Siempre fui un desagradecido y un déspota y en cierto modo creo que me merezco este final, morir aquí en soledad. No he conocido la empatía y seguramente mi desaparición y muerte cause más alegrías que lloros. Pero hoy, bajo los efectos del alcohol, no me queda otra que dar gracias.
Quisiera comenzar por agradecer al Sr. Federico Tobar que transportase en su maleta tres botellas de coñac, de las cuales ya me he bebido una y puedo dar fe de que estaba muy bueno.
Por supuesto, quisiera dar las gracias también, a la Sra. o Srta. Rita Socuéllamos, pues por ella, y por el mechero que tenía en su pantalón el Sr. Fernando Gallardo (que en paz descanse), he vuelto a fumar después de catorce años. ¿Cómo no voy a fumar un buen habano de esa caja de “Montecristos”?

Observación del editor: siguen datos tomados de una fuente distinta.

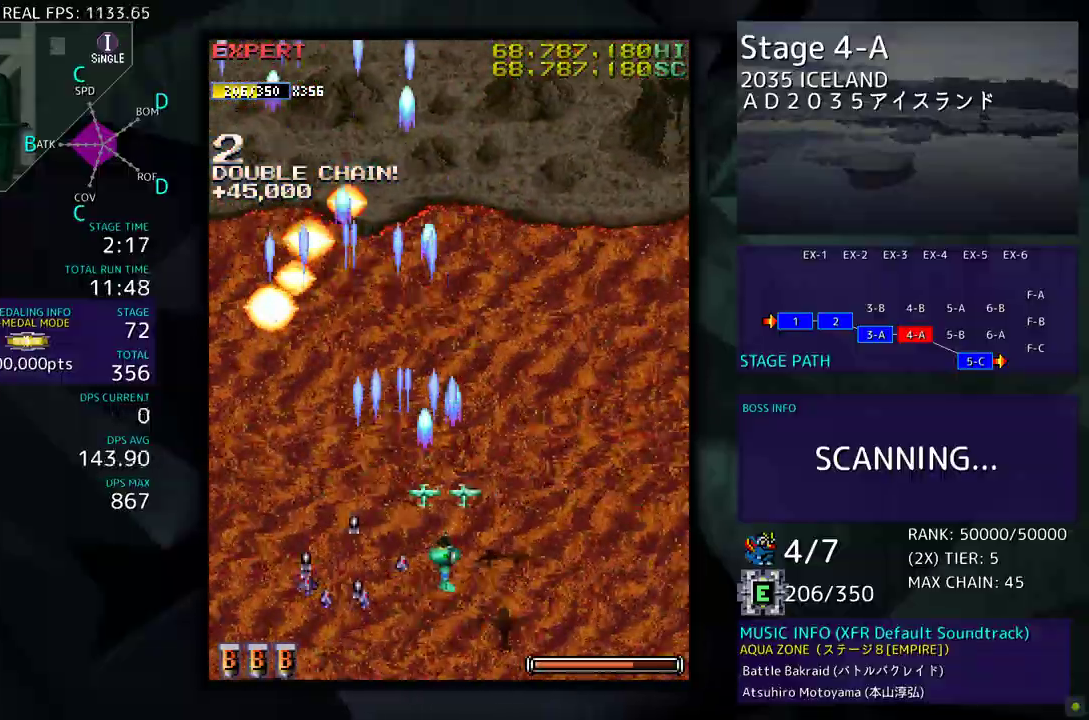
{"buttons": [], "events": [[50, "DPAD_RIGHT", "up"]]}
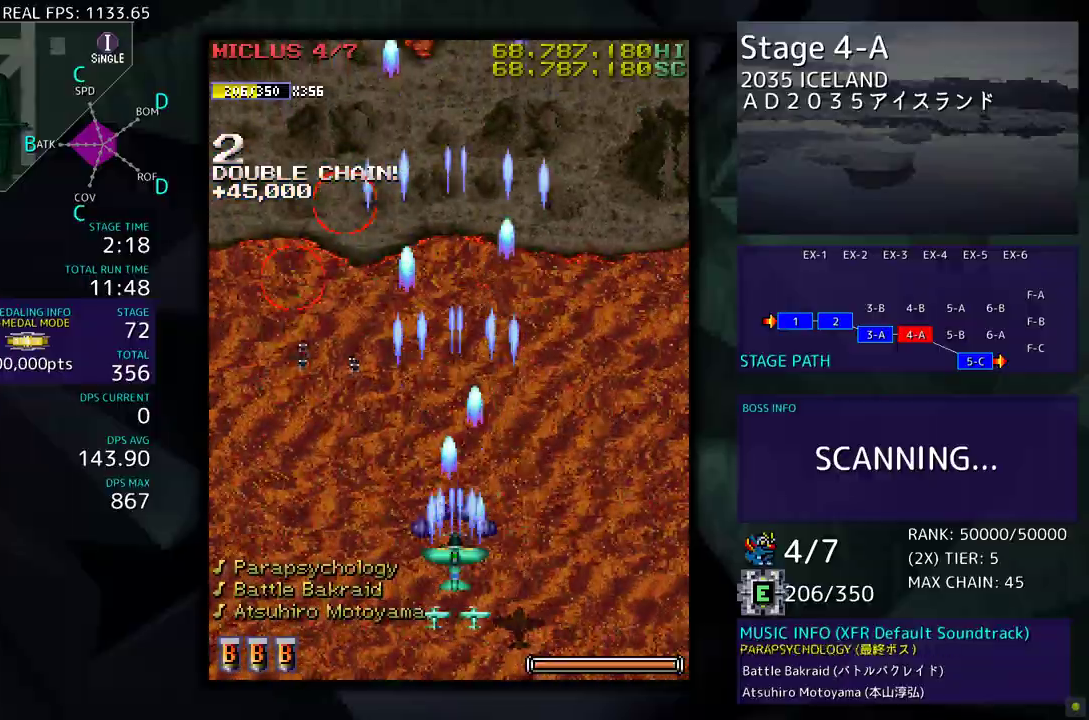
{"buttons": [], "events": [[67, "DPAD_DOWN", "down"], [217, "DPAD_RIGHT", "down"], [300, "DPAD_DOWN", "up"], [317, "DPAD_RIGHT", "up"]]}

Tampoco puede faltar mi agradecimiento a ese excursionista anónimo, que tenía como equipaje esa mochila de montaña repleta de utensilios (saco de dormir, navaja multiusos, cuerda, alambre…) Me están haciendo más fáciles mis últimos días aquí en este paraíso.
Por último, mi mayor reconocimiento es para la compañía marítima Modern Sea, por ofrecerme la oportunidad de conocer esta maravillosa isla y satisfacer mi apetito y sed gracias a los sándwiches, botellas de agua y latas de refresco que continúan llegando a la playa.
Al resto del mundo, espero que seáis muy felices y disfrutéis cada momento de vuestras vidas, pues en cualquier instante vuestro barco también puede irse a pique.